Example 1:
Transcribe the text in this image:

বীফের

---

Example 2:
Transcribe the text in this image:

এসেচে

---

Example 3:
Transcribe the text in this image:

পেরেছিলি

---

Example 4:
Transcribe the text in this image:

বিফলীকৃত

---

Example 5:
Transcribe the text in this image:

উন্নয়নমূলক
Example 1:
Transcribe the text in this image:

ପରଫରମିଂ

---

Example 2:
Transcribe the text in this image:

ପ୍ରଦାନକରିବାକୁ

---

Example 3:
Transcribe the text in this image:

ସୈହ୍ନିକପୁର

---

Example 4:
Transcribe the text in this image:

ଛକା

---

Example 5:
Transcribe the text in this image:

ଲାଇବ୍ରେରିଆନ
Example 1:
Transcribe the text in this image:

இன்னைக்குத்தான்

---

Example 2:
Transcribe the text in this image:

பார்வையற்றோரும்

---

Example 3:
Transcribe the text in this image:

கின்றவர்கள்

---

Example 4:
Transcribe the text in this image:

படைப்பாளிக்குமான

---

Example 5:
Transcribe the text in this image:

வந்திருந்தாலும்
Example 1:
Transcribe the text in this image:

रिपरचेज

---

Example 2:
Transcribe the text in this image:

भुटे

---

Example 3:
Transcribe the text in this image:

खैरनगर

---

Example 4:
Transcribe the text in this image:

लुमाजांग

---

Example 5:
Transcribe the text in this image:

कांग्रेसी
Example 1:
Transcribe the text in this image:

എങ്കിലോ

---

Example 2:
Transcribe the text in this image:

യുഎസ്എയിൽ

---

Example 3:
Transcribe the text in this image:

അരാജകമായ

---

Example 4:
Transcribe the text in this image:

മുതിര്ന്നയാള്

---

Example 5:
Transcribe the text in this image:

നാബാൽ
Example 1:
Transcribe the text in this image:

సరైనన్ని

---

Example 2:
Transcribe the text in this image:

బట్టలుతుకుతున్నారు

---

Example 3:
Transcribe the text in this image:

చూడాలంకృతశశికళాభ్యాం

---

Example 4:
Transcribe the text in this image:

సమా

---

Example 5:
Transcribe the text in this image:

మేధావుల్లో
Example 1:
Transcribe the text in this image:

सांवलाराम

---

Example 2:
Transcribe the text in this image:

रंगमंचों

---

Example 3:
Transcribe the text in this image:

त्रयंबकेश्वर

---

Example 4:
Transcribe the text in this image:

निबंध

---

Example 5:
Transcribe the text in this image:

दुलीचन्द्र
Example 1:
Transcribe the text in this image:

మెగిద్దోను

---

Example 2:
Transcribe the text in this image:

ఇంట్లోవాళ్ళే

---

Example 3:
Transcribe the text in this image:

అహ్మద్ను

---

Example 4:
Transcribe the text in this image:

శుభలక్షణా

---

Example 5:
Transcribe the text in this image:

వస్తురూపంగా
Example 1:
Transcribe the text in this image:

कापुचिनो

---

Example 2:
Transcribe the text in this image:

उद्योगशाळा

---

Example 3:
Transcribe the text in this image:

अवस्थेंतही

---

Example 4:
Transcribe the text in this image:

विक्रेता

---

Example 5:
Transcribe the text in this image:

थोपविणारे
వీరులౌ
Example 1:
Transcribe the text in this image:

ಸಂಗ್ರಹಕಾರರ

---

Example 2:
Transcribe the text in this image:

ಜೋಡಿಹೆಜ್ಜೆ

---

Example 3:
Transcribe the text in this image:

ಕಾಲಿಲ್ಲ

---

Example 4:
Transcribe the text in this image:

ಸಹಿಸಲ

What is being asked
What you output should match every line above exactly.

Reply
Example 1:
Transcribe the text in this image:

বীফের

---

Example 2:
Transcribe the text in this image:

এসেচে

---

Example 3:
Transcribe the text in this image:

পেরেছিলি

---

Example 4:
Transcribe the text in this image:

বিফলীকৃত

---

Example 5:
Transcribe the text in this image:

উন্নয়নমূলক
Example 1:
Transcribe the text in this image:

ପରଫରମିଂ

---

Example 2:
Transcribe the text in this image:

ପ୍ରଦାନକରିବାକୁ

---

Example 3:
Transcribe the text in this image:

ସୈହ୍ନିକପୁର

---

Example 4:
Transcribe the text in this image:

ଛକା

---

Example 5:
Transcribe the text in this image:

ଲାଇବ୍ରେରିଆନ
Example 1:
Transcribe the text in this image:

இன்னைக்குத்தான்

---

Example 2:
Transcribe the text in this image:

பார்வையற்றோரும்

---

Example 3:
Transcribe the text in this image:

கின்றவர்கள்

---

Example 4:
Transcribe the text in this image:

படைப்பாளிக்குமான

---

Example 5:
Transcribe the text in this image:

வந்திருந்தாலும்
Example 1:
Transcribe the text in this image:

रिपरचेज

---

Example 2:
Transcribe the text in this image:

भुटे

---

Example 3:
Transcribe the text in this image:

खैरनगर

---

Example 4:
Transcribe the text in this image:

लुमाजांग

---

Example 5:
Transcribe the text in this image:

कांग्रेसी
Example 1:
Transcribe the text in this image:

എങ്കിലോ

---

Example 2:
Transcribe the text in this image:

യുഎസ്എയിൽ

---

Example 3:
Transcribe the text in this image:

അരാജകമായ

---

Example 4:
Transcribe the text in this image:

മുതിര്ന്നയാള്

---

Example 5:
Transcribe the text in this image:

നാബാൽ
Example 1:
Transcribe the text in this image:

సరైనన్ని

---

Example 2:
Transcribe the text in this image:

బట్టలుతుకుతున్నారు

---

Example 3:
Transcribe the text in this image:

చూడాలంకృతశశికళాభ్యాం

---

Example 4:
Transcribe the text in this image:

సమా

---

Example 5:
Transcribe the text in this image:

మేధావుల్లో
Example 1:
Transcribe the text in this image:

सांवलाराम

---

Example 2:
Transcribe the text in this image:

रंगमंचों

---

Example 3:
Transcribe the text in this image:

त्रयंबकेश्वर

---

Example 4:
Transcribe the text in this image:

निबंध

---

Example 5:
Transcribe the text in this image:

दुलीचन्द्र
Example 1:
Transcribe the text in this image:

మెగిద్దోను

---

Example 2:
Transcribe the text in this image:

ఇంట్లోవాళ్ళే

---

Example 3:
Transcribe the text in this image:

అహ్మద్ను

---

Example 4:
Transcribe the text in this image:

శుభలక్షణా

---

Example 5:
Transcribe the text in this image:

వస్తురూపంగా
Example 1:
Transcribe the text in this image:

कापुचिनो

---

Example 2:
Transcribe the text in this image:

उद्योगशाळा

---

Example 3:
Transcribe the text in this image:

अवस्थेंतही

---

Example 4:
Transcribe the text in this image:

विक्रेता

---

Example 5:
Transcribe the text in this image:

थोपविणारे
వీరులౌ
Example 1:
Transcribe the text in this image:

ಸಂಗ್ರಹಕಾರರ

---

Example 2:
Transcribe the text in this image:

ಜೋಡಿಹೆಜ್ಜೆ

---

Example 3:
Transcribe the text in this image:

ಕಾಲಿಲ್ಲ

---

Example 4:
Transcribe the text in this image:

ಸಹಿಸಲ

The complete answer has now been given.